191 points · 36 comments on HN · read original →

Points and comments are a snapshot, not live.

Transformers can omit one or two of the standard three QKV projections with minimal performance loss and substantial memory savings.

Researchers systematically evaluated transformer variants that share projections: Q-K=V (shared key-value), Q=K-V (shared query-key), and Q=K=V (single projection). Across synthetic tasks, vision benchmarks, and language models up to 1.2B parameters trained on 10B tokens, these variants matched or occasionally exceeded standard QKV performance. The Q-K=V variant achieved 50% KV cache reduction with only 3.1% perplexity degradation. Combined with grouped query attention (GQA), Q-K=V yielded 87.5% cache reduction; combined with multi-query attention (MQA), it achieved 96.9% reduction, enabling on-device inference. The authors attribute success to keys and values occupying similar representational spaces and attention operating in low-rank regime, while noting Q=K-V breaks attention directionality. The work is accepted at ICML 2026.

What commenters are saying

Commenters highlighted a confusing notation issue: the authors use "Q-K=V" and similar expressions, where the minus sign denotes sharing (not subtraction), creating significant head-scratching. Several proposed clearer alternatives like tuple notation (Q=K, V).
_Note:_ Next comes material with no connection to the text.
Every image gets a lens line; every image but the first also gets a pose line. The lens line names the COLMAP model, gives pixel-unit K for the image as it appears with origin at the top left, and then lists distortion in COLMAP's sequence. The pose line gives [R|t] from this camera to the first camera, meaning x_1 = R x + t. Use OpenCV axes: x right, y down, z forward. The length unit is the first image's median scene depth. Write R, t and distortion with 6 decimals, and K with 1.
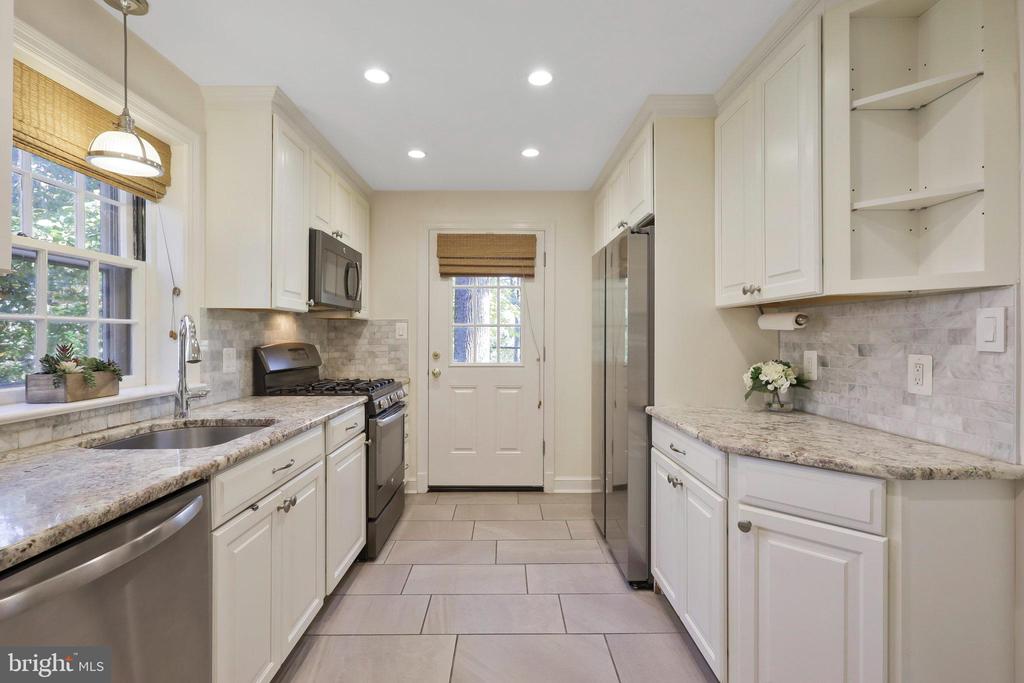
lens RADIAL K [[481.3, 0, 513.5], [0, 481.3, 339.6], [0, 0, 1]] dist [0.001135, 0.000556]
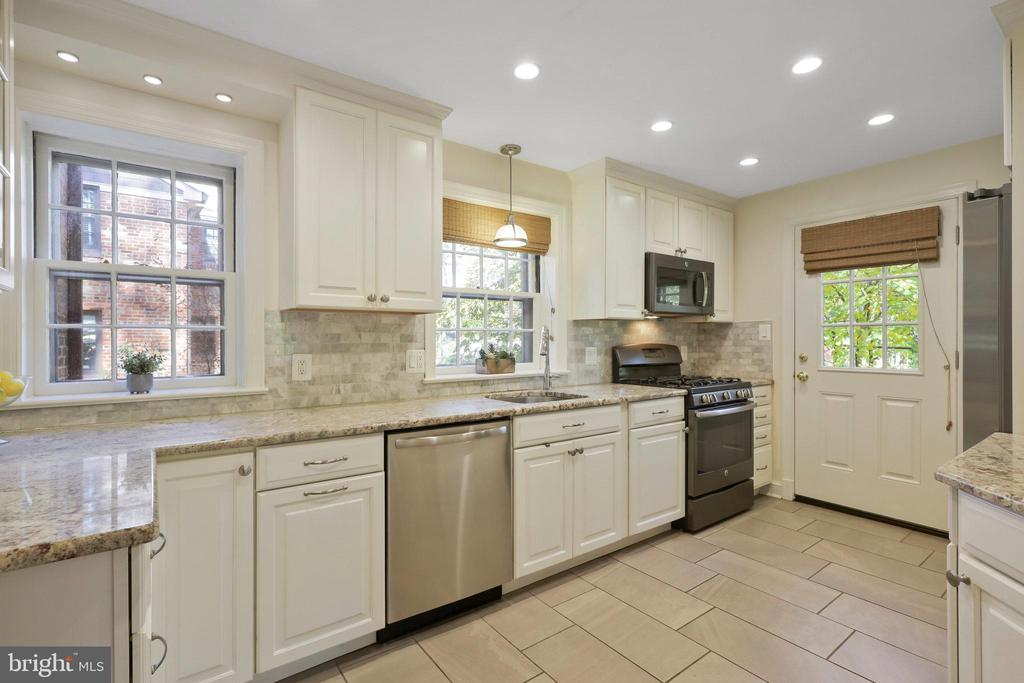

Beyond notation, skepticism centered on training scale: the 1.2B model on 10B tokens is undertrained relative to Chinchilla scaling laws, raising questions about whether benefits persist with trillions of tokens and larger models. One commenter noted performance degradation decreases from 5.4% to 2.2% as sequence length increases (512 to 2048), suggesting shorter sequences may not explain acceptable performance. General sentiment acknowledges the ablation study's value while viewing results as preliminary data points needing larger-scale validation.